(Prompt): Because only the text is wanted, repeat the records below exactly and omit the pictures.

-- Opening Marker --

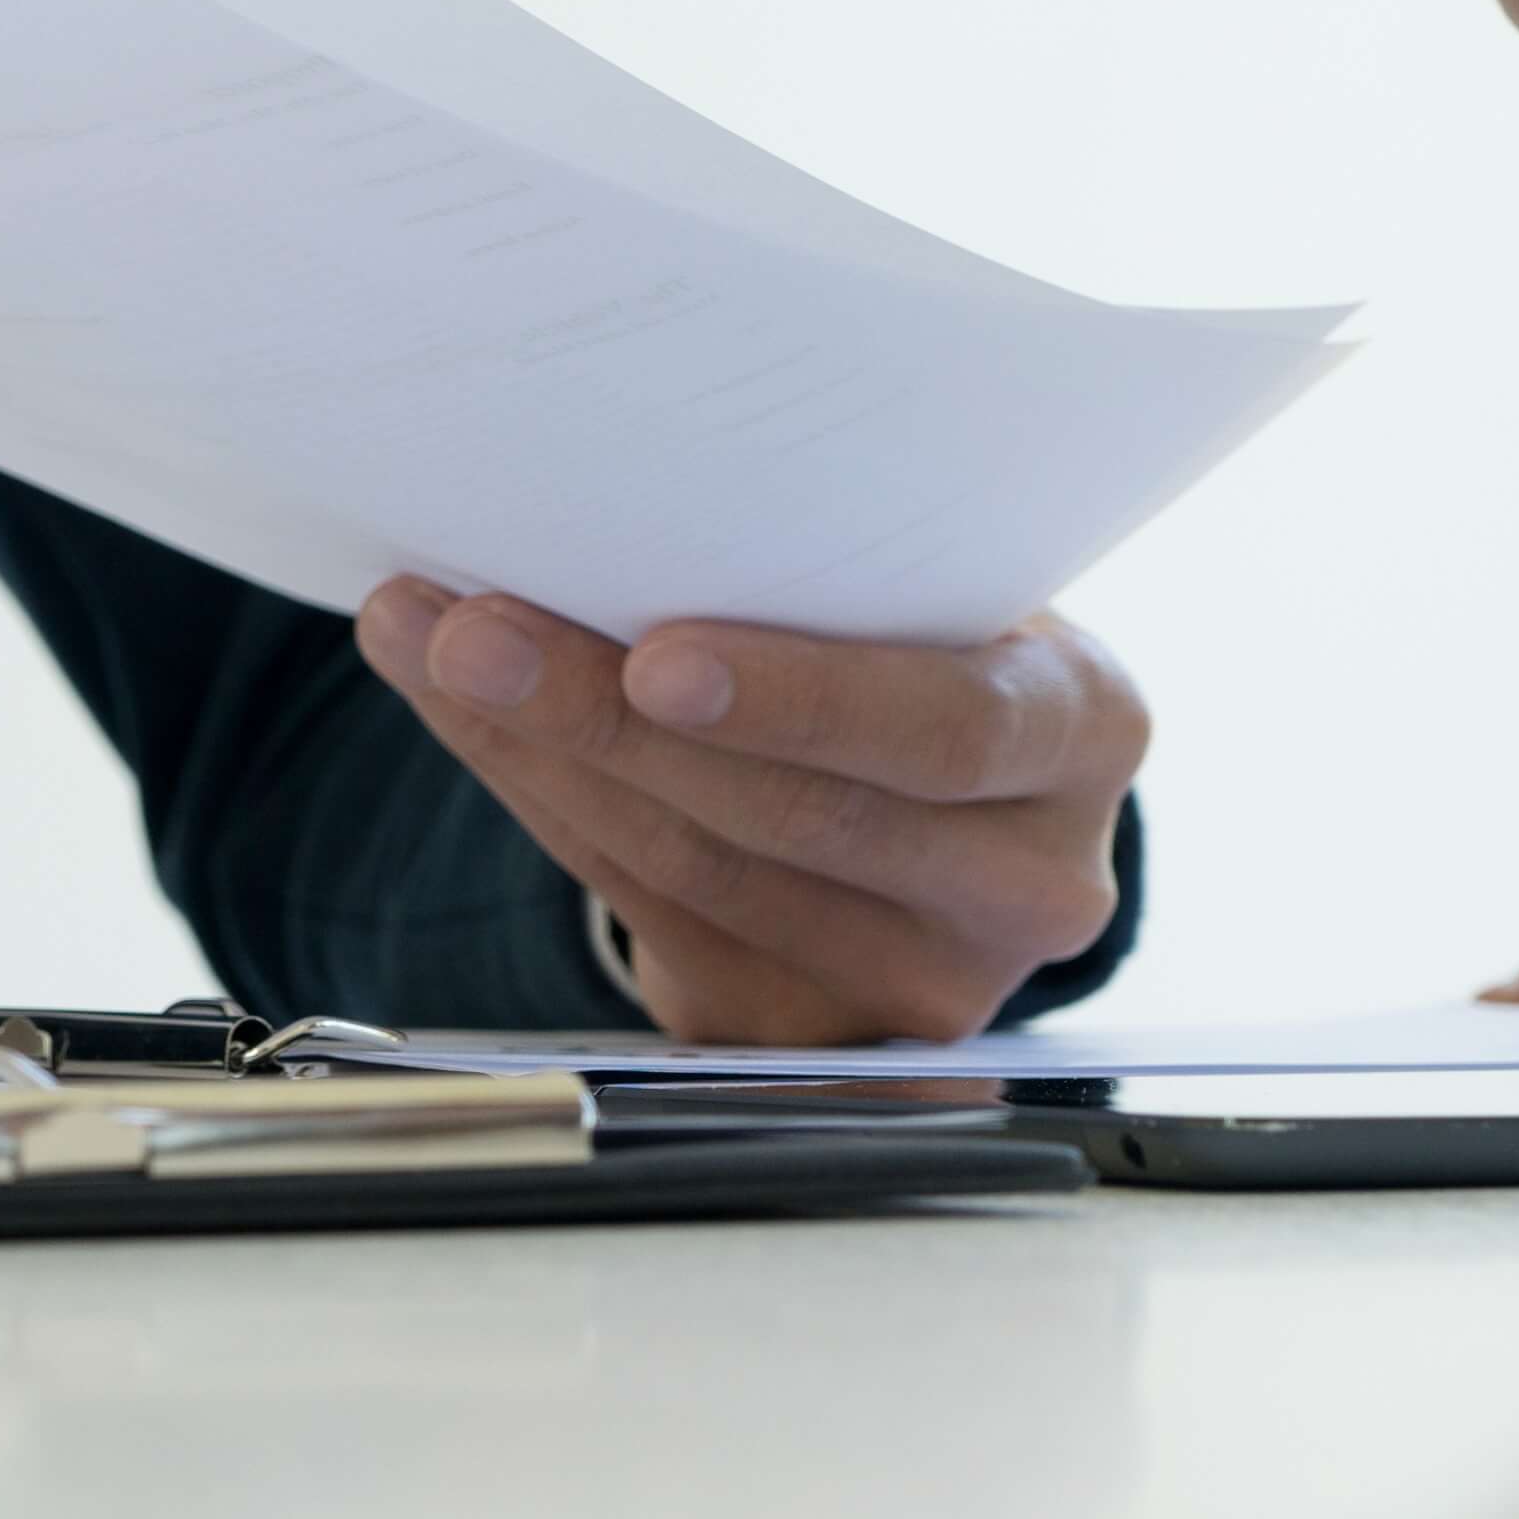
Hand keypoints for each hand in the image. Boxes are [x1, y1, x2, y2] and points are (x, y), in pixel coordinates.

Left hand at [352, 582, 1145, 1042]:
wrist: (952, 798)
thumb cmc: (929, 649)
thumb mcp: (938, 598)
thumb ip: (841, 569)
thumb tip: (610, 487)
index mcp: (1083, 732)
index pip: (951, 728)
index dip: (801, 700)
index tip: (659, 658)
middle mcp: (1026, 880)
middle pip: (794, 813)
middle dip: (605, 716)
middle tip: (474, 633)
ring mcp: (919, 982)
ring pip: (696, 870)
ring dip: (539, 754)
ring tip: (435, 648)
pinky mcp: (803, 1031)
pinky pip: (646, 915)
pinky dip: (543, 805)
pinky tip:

-- Closing Marker --

(Answer area):
Hand keypoints for each hand in the image. Boxes are [x1, y1, x2, y2] and points are (x, y), in pixel coordinates.

Left hand at [352, 582, 1145, 1042]:
wrist: (952, 798)
thumb cmc: (929, 649)
thumb mcp: (938, 598)
thumb ip: (841, 569)
thumb tip: (610, 487)
index mcp: (1083, 732)
index pip: (951, 728)
index dip: (801, 700)
index tip: (659, 658)
middle mcp: (1026, 880)
middle pip: (794, 813)
middle dip: (605, 716)
middle tip: (474, 633)
ring mcp: (919, 982)
ring pip: (696, 870)
ring dip: (539, 754)
ring tip: (435, 648)
pinky mcp: (803, 1031)
pinky pip: (646, 915)
pinky dip: (543, 805)
pinky tip:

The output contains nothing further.